The willow tree, or trees, are mentioned six times in Scripture—five times as ’ereb and once as ṩapṩāpâ in Ezekiel 17:5. The other references are Leviticus 23:40; Job 40:22; Psalm 137:2; Isaiah 15:7 and 44:4. Perhaps the most famous of the texts comes from Psalm 137 because of the folk song which made it famous, viz. “I’ll hang my harp on the weeping willow tree.”
The “green withs” with which Samson was bound (Judg 16:7) prob. came from willows, while the reference in Amos 6:14 to “river of the wilderness” (KJV) may well have been “willow river” or, as Moffatt trs. it, “torrent of willows.”

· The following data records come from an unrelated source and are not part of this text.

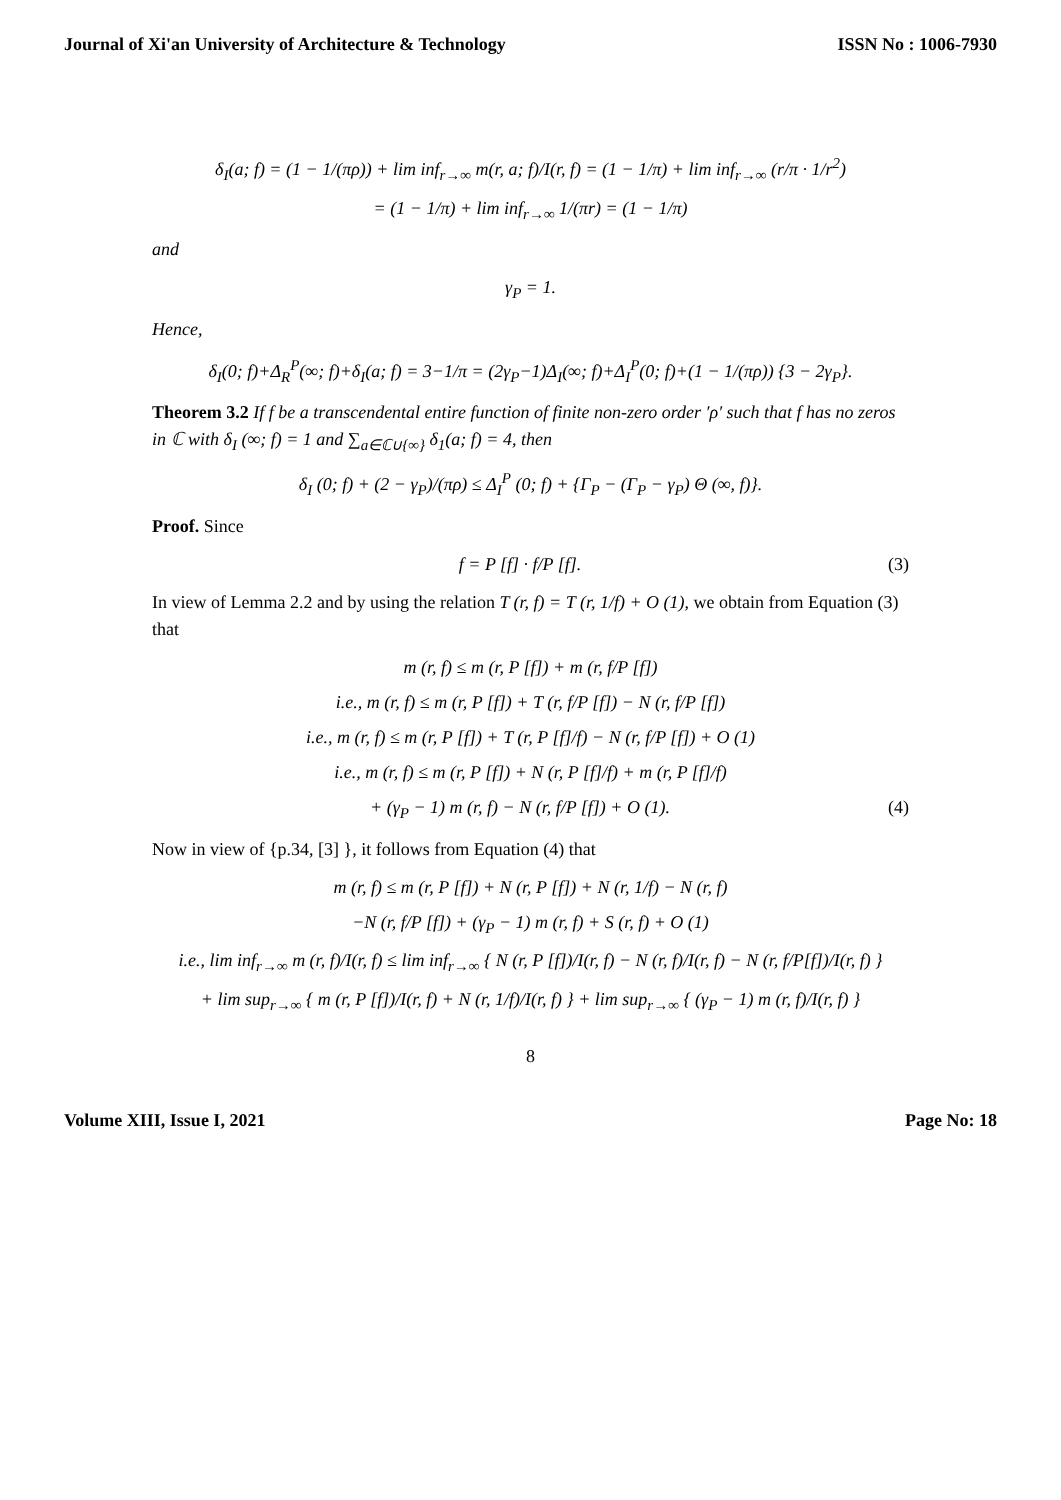Journal of Xi'an University of Architecture & Technology ISSN No : 1006-7930
δ<sub>I</sub>(a; f) = (1 − 1/(πρ)) + lim inf<sub>r→∞</sub> m(r, a; f)/I(r, f) = (1 − 1/π) + lim inf<sub>r→∞</sub> (r/π · 1/r<sup>2</sup>)
= (1 − 1/π) + lim inf<sub>r→∞</sub> 1/(πr) = (1 − 1/π)
and
γ<sub>P</sub> = 1.
Hence,
δ<sub>I</sub>(0; f)+Δ<sub>R</sub><sup>P</sup>(∞; f)+δ<sub>I</sub>(a; f) = 3−1/π = (2γ<sub>P</sub>−1)Δ<sub>I</sub>(∞; f)+Δ<sub>I</sub><sup>P</sup>(0; f)+(1 − 1/(πρ)) {3 − 2γ<sub>P</sub>}.
Theorem 3.2 If f be a transcendental entire function of finite non-zero order ′ρ′ such that f has no zeros in ℂ with δ<sub>I</sub> (∞; f) = 1 and ∑<sub>a∈ℂ∪{∞}</sub> δ<sub>1</sub>(a; f) = 4, then
δ<sub>I</sub> (0; f) + (2 − γ<sub>P</sub>)/(πρ) ≤ Δ<sub>I</sub><sup>P</sup> (0; f) + {Γ<sub>P</sub> − (Γ<sub>P</sub> − γ<sub>P</sub>) Θ (∞, f)}.
Proof. Since
f = P [f] · f/P [f]. (3)
In view of Lemma 2.2 and by using the relation T (r, f) = T (r, 1/f) + O (1), we obtain from Equation (3) that
m (r, f) ≤ m (r, P [f]) + m (r, f/P [f])
i.e., m (r, f) ≤ m (r, P [f]) + T (r, f/P [f]) − N (r, f/P [f])
i.e., m (r, f) ≤ m (r, P [f]) + T (r, P [f]/f) − N (r, f/P [f]) + O (1)
i.e., m (r, f) ≤ m (r, P [f]) + N (r, P [f]/f) + m (r, P [f]/f)
+ (γ<sub>P</sub> − 1) m (r, f) − N (r, f/P [f]) + O (1). (4)
Now in view of {p.34, [3] }, it follows from Equation (4) that
m (r, f) ≤ m (r, P [f]) + N (r, P [f]) + N (r, 1/f) − N (r, f)
−N (r, f/P [f]) + (γ<sub>P</sub> − 1) m (r, f) + S (r, f) + O (1)
i.e., lim inf<sub>r→∞</sub> m (r, f)/I(r, f) ≤ lim inf<sub>r→∞</sub> { N (r, P [f])/I(r, f) − N (r, f)/I(r, f) − N (r, f/P[f])/I(r, f) }
+ lim sup<sub>r→∞</sub> { m (r, P [f])/I(r, f) + N (r, 1/f)/I(r, f) } + lim sup<sub>r→∞</sub> { (γ<sub>P</sub> − 1) m (r, f)/I(r, f) }
8
Volume XIII, Issue I, 2021 Page No: 18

Did the harps of Psalm 137 hang on the willow known as Salix babylonica? Hence “by the waters of Babylon there I’ve sat down and wept” (Ps 137:1)—the seeming connection with the species and weeping. The writer has failed to prove that babylonica was ever found in Pal.—whereas botanists know over twenty other kinds of willows growing in that country.
A choice must be made between the following Salixes—Salix alba, Salix acmophylla, Salix fragilis and Salix safsaf, all of which grow well in Pal. esp. alongside the streams. The most probable species is Salix safsaf, because it resembles the Heb. word ṩapṩāpâ.
Moffatt prefers the poplar when tr. “ereb” in Psalm 137:2. This is the Populus euphratica.
International Standard Bible Encyclopedia (1915)
Comparison with the Arabic cafcaf, "the willow," makes it very probable that thc translation of Eze 17:5 is correct.